◆ Records shown

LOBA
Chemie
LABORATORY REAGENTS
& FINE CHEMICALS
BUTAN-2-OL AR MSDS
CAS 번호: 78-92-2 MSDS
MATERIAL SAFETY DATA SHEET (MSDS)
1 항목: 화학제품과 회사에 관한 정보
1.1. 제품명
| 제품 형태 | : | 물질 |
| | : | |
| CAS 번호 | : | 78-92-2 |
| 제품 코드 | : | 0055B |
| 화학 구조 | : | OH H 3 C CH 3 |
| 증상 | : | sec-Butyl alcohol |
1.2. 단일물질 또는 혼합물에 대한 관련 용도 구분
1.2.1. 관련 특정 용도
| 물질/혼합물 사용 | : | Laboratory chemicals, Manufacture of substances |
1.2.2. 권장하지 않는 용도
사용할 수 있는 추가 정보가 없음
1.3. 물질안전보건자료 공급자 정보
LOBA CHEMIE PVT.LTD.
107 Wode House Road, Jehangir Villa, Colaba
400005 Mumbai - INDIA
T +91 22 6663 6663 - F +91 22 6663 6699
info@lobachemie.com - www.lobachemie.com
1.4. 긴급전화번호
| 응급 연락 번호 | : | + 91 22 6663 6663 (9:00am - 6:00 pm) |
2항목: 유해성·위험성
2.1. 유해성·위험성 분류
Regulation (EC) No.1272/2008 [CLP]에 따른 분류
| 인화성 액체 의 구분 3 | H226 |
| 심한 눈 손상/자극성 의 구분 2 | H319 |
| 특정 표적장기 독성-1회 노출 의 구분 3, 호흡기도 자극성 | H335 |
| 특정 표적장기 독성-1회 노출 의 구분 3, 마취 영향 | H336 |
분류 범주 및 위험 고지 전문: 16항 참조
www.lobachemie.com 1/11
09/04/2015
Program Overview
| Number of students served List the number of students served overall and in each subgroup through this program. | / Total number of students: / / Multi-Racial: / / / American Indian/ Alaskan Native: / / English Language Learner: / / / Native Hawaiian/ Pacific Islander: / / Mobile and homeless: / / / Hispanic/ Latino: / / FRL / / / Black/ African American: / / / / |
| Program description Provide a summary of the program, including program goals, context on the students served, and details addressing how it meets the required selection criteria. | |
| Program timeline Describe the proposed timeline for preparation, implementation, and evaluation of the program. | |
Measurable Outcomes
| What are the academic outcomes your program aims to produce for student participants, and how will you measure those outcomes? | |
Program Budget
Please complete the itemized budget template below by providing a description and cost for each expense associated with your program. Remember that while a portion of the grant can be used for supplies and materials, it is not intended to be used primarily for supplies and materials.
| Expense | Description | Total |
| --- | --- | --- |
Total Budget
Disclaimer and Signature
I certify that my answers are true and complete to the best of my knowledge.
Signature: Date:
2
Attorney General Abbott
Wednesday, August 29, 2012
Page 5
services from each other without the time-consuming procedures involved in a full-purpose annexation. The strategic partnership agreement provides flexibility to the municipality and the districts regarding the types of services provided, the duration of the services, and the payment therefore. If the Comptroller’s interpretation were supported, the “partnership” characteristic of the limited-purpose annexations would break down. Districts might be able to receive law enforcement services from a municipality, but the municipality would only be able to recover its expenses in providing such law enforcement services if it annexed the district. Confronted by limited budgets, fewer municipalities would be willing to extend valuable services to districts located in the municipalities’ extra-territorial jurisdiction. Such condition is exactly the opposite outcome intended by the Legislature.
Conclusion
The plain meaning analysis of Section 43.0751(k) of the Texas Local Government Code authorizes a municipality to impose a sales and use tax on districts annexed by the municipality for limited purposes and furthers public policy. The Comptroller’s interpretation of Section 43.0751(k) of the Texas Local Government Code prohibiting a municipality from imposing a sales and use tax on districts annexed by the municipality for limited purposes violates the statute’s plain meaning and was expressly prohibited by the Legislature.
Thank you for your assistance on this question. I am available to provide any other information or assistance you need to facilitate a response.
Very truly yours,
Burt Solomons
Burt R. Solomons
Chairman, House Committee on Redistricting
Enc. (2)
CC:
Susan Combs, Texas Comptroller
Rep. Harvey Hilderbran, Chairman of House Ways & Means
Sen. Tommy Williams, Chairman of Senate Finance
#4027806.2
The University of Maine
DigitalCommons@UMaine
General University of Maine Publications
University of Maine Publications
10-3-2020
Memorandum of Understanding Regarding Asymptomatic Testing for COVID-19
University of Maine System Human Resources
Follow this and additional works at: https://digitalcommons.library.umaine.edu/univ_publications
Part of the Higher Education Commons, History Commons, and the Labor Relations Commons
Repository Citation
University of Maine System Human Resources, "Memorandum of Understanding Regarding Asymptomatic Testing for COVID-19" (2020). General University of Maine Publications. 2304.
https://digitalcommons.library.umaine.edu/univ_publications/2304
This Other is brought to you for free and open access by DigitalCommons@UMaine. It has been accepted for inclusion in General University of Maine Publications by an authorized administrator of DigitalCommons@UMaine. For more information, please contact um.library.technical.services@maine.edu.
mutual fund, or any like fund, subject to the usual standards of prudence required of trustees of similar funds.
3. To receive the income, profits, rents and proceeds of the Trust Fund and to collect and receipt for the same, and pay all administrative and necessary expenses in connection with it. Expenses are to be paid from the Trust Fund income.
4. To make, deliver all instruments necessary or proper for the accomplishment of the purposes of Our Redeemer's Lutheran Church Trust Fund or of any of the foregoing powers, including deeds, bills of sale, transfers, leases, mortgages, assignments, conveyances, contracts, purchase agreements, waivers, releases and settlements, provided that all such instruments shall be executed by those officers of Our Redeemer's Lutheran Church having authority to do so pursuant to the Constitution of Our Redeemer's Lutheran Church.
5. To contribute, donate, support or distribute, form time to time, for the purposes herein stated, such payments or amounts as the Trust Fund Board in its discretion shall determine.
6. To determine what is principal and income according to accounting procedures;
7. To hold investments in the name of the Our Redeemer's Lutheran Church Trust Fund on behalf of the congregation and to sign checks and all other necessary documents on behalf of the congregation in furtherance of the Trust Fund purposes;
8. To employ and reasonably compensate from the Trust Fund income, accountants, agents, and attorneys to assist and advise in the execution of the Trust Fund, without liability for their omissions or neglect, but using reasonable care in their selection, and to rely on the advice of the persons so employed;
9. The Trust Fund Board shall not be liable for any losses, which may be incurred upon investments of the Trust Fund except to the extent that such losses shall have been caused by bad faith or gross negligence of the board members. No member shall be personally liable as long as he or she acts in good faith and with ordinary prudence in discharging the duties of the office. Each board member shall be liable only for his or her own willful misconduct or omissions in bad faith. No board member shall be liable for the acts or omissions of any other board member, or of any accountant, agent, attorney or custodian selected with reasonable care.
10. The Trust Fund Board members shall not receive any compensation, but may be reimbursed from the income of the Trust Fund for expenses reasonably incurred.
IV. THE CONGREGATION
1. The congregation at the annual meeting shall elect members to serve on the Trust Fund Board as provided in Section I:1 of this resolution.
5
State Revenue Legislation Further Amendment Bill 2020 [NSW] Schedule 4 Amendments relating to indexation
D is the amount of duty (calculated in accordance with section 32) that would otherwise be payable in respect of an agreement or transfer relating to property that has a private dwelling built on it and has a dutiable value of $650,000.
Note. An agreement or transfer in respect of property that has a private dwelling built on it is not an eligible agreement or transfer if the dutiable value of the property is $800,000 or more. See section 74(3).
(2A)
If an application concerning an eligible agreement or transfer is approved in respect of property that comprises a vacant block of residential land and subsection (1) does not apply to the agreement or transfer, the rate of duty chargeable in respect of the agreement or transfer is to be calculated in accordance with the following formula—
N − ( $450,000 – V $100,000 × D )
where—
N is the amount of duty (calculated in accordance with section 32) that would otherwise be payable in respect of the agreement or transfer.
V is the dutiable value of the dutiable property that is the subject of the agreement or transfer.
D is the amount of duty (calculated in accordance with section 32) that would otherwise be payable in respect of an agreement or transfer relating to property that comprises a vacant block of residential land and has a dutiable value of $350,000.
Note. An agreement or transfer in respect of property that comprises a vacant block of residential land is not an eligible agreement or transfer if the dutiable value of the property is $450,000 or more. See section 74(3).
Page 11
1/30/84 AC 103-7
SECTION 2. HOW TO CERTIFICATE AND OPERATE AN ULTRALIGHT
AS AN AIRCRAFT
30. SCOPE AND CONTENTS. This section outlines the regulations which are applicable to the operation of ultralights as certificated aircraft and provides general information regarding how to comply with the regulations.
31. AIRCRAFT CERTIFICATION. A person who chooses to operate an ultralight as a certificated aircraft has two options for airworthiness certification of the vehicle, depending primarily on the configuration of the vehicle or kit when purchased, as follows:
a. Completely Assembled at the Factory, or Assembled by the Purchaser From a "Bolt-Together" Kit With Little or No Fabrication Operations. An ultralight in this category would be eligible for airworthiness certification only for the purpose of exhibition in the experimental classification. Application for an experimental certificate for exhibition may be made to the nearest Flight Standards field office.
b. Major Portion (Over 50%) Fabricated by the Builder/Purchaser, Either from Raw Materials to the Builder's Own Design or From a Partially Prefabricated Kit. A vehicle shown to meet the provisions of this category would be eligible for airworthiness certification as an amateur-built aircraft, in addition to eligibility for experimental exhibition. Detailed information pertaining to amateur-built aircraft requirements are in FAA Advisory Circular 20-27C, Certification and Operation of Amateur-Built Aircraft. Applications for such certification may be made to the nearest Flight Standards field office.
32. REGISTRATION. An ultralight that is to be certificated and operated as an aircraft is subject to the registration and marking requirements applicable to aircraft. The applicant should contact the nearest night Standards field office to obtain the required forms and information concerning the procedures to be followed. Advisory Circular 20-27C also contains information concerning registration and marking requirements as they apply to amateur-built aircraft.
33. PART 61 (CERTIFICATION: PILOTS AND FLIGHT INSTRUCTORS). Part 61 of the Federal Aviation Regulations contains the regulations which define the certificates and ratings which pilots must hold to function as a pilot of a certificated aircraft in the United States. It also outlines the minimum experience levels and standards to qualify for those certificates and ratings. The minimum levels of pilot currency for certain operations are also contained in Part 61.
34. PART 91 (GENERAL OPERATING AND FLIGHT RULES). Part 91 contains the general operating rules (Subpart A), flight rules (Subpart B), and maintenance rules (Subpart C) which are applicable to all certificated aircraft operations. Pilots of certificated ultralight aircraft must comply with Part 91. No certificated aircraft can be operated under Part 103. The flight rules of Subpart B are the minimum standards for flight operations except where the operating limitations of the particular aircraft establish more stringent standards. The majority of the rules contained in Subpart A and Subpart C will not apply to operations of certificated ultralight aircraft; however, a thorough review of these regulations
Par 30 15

◆ Instructions to follow
The lines to return begin at the first line of the records and end at the line holding "H 3 C CH 3 |"; please return them exactly, including both, and nothing beyond.

◆ Answer for the task
LOBA
Chemie
LABORATORY REAGENTS
& FINE CHEMICALS
BUTAN-2-OL AR MSDS
CAS 번호: 78-92-2 MSDS
MATERIAL SAFETY DATA SHEET (MSDS)
1 항목: 화학제품과 회사에 관한 정보
1.1. 제품명
| 제품 형태 | : | 물질 |
| | : | |
| CAS 번호 | : | 78-92-2 |
| 제품 코드 | : | 0055B |
| 화학 구조 | : | OH H 3 C CH 3 |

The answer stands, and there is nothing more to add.